TASK STATEMENT: Recast the records from the start through the line holding "determined by: Strong, Mark", inclusive, as a two-column CSV with the headers field and value. Give one row per line, with the field name and its value each in one quoted field and any line breaks turned into spaces.

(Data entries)

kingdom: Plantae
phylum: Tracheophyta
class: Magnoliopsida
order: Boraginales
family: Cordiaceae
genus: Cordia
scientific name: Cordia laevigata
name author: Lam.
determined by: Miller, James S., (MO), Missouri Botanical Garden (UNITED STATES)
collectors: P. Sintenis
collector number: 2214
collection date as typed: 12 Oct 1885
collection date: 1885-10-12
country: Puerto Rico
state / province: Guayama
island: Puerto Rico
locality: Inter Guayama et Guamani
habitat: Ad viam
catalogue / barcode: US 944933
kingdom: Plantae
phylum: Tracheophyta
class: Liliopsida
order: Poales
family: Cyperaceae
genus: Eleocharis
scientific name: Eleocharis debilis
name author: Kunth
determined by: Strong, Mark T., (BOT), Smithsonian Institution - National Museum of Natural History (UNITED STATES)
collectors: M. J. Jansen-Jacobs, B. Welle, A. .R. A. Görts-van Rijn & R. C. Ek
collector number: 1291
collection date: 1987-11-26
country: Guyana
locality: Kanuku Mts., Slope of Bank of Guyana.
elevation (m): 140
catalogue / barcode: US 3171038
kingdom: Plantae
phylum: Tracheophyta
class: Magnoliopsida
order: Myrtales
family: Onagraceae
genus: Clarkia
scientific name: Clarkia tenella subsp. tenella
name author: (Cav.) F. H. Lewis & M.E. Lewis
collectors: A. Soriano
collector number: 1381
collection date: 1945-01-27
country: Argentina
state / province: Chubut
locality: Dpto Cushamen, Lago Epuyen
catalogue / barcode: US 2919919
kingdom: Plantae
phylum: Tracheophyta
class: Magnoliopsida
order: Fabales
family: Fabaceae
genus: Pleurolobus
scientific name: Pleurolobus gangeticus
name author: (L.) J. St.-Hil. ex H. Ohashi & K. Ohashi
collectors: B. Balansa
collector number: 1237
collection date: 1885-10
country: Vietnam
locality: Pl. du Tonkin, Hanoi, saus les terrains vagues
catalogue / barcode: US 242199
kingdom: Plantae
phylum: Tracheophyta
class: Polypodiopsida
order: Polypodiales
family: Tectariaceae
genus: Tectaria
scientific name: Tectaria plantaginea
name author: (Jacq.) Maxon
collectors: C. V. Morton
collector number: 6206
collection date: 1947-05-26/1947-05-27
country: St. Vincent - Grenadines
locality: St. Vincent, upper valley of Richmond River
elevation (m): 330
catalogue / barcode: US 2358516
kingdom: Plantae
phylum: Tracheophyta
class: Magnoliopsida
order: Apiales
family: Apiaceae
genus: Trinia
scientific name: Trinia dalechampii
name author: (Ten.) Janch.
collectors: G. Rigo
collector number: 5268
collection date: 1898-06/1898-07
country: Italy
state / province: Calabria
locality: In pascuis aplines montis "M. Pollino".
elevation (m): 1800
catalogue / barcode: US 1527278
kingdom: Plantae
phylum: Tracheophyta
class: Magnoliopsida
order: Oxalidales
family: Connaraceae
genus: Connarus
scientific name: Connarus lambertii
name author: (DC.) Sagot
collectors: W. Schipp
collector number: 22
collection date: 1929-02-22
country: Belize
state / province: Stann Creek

CORRECT RESULT:
field,value
"kingdom:","Plantae"
"phylum:","Tracheophyta"
"class:","Magnoliopsida"
"order:","Boraginales"
"family:","Cordiaceae"
"genus:","Cordia"
"scientific name:","Cordia laevigata"
"name author:","Lam."
"determined by:","Miller, James S., (MO), Missouri Botanical Garden (UNITED STATES)"
"collectors:","P. Sintenis"
"collector number:","2214"
"collection date as typed:","12 Oct 1885"
"collection date:","1885-10-12"
"country:","Puerto Rico"
"state / province:","Guayama"
"island:","Puerto Rico"
"locality:","Inter Guayama et Guamani"
"habitat:","Ad viam"
"catalogue / barcode:","US 944933"
"kingdom:","Plantae"
"phylum:","Tracheophyta"
"class:","Liliopsida"
"order:","Poales"
"family:","Cyperaceae"
"genus:","Eleocharis"
"scientific name:","Eleocharis debilis"
"name author:","Kunth"
"determined by:","Strong, Mark T., (BOT), Smithsonian Institution - National Museum of Natural History (UNITED STATES)"